Kim menuturkan, selama setahun ini perusahaan akan memperluas cakupannya ke Asia. Bagi dia, Asia adalah rumah bagi beberapa negara yang paling banyak bekerja di dunia. Rata-rata orang di Korea Selatan, misalnya, bekerja 1.908 jam pada tahun 2020, keempat terbanyak di antara negara-negara maju, menurut data yang dikumpulkan oleh Organisasi untuk Kerjasama Ekonomi dan Pembangunan (OECD). Sebagai perbandingan, rata-rata orang di AS bekerja 1.767 jam pada tahun yang sama.

Sementara di Jepang, jam kerja yang panjang begitu merajalela, hingga menjadi penyebab kematian —disebut “karoshi” dalam bahasa Jepang. Kenyataan ini telah diakui secara hukum sebagai penyebab kematian sejak tahun 1980-an. Kondisi yang tak jauh berbeda juga terjadi di Tiongkok.

“Pekerja di Asia adalah yang paling stres di dunia dengan akses yang buruk ke sumber daya manajemen stres. Meskipun demikian, terlepas dari geografi, apa yang kami lakukan akan relevan dan penting bagi organisasi mana pun yang mempekerjakan karyawan manusia, bukan robot. Kami menyambut baik untuk terhubung dengan perusahaan mana pun secara global yang mungkin ingin tahu lebih banyak tentang apa yang kami lakukan.”

Ia pun optimistis dengan kesempatan Ami di Indonesia. Alasannya, budaya kerja di negara ini mencerminkan pertumbuhan ekonomi yang tumbuh cepat. Bila diterjemahkan lebih lanjut, hal ini memicu intensitas dan stres yang meningkat di sebagian besar tempat kerja.
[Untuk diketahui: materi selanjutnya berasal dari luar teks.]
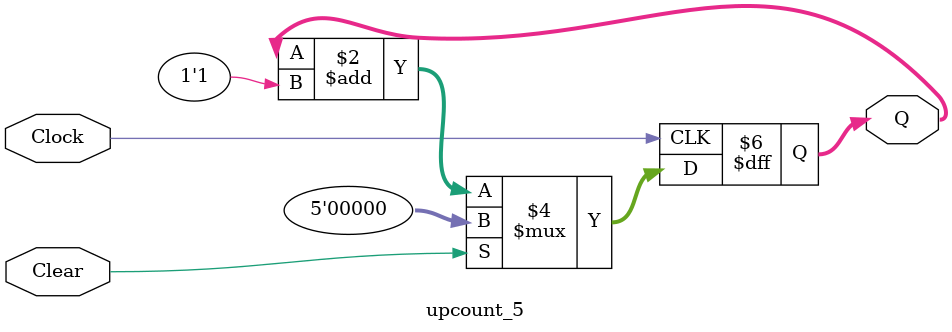
<source format=v>
module upcount(Clear, Clock, Q);
	input Clear, Clock;
	output reg [1:0] Q;
	
	always @(posedge Clock)
		if (Clear) Q <= 2'b0;
		else Q <= Q + 1'b1;
endmodule

module upcount_5(Clear, Clock, Q);
	input Clear, Clock;
	output reg [4:0] Q;
	
	always @(posedge Clock)
		if (Clear) Q <= 5'b0;
		else Q <= Q + 1'b1;
endmodule

</source>
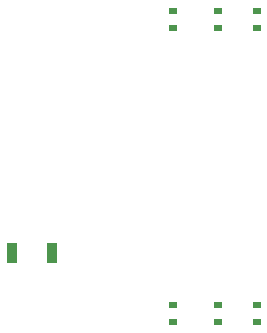
<source format=gbr>
%TF.GenerationSoftware,KiCad,Pcbnew,(6.0.1-0)*%
%TF.CreationDate,2023-10-08T20:28:27-07:00*%
%TF.ProjectId,pizzapad,70697a7a-6170-4616-942e-6b696361645f,rev?*%
%TF.SameCoordinates,Original*%
%TF.FileFunction,Paste,Top*%
%TF.FilePolarity,Positive*%
%FSLAX46Y46*%
G04 Gerber Fmt 4.6, Leading zero omitted, Abs format (unit mm)*
G04 Created by KiCad (PCBNEW (6.0.1-0)) date 2023-10-08 20:28:27*
%MOMM*%
%LPD*%
G01*
G04 APERTURE LIST*
%ADD10R,0.700000X0.600000*%
%ADD11R,0.900000X1.700000*%
G04 APERTURE END LIST*
D10*
%TO.C,D5*%
X126492000Y-127062000D03*
X126492000Y-128462000D03*
%TD*%
%TO.C,D2*%
X126492000Y-103570000D03*
X126492000Y-102170000D03*
%TD*%
%TO.C,D1*%
X130302000Y-103570000D03*
X130302000Y-102170000D03*
%TD*%
D11*
%TO.C,SW1*%
X116254000Y-122682000D03*
X112854000Y-122682000D03*
%TD*%
D10*
%TO.C,D4*%
X130302000Y-127062000D03*
X130302000Y-128462000D03*
%TD*%
%TO.C,D3*%
X133604000Y-127062000D03*
X133604000Y-128462000D03*
%TD*%
%TO.C,D0*%
X133604000Y-103570000D03*
X133604000Y-102170000D03*
%TD*%
M02*

</source>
Bersamaan dengan ini, muncul generasi baru karyawan yang telah berubah menjadi lebih berorientasi pada nilai daripada pendahulu mereka, dan mencari lingkungan kehidupan kerja yang benar-benar holistik, otentik, dan seimbang.

“Kami yakin bahwa Ami berada di posisi yang tepat untuk membantu pemberi kerja dan karyawan dalam hal ini menavigasi keseimbangan ini. Last but not least, banyak dari pengguna Indonesia kami berbicara Bahasa dan telah memberikan pujian yang tinggi kepada pengalaman Ami karena mampu memenuhi tuntutan multi-bahasa, multi-budaya. Kami bekerja keras bahu membahu dengan pelatih untuk memberikan pengalaman yang relevan secara sosial budaya untuk semua klien kami.”

Beberapa startup lokal yang telah bermitra dengan Ami, di antaranya adalah HappyFresh, Modalku, dan Sampingan.

Saat ini, Ami telah didukung dengan pendanaan sebesar $4 juta (lebih dari 57 miliar Rupiah. Putaran ini dipimpin oleh New Product Experimentation Team, investing arm dari Meta. Investasi dari Meta ini tandai debut awalnya di Asia Pasifik. Kemudian, diikuti Collaborative Fund, Goodwater Capital, Strong Ventures, January Capital, dan Wisdom Ventures.

Selanjutnya, jajaran investor lainnya yang turut berpartisipasi juga datang dari kalangan angel investor. Nama-namanya adalah tiga co-founder Modalku (Reynold Wijaya, Kelvin Teo, Koh Meng Wong), Maudy Ayunda, Chinmay Chauhan (BukuWarung), MX Kuok (K3 Ventures), Steven Lee (SV Angel), Rajesh Venkatesh (Nium), dan lainnya.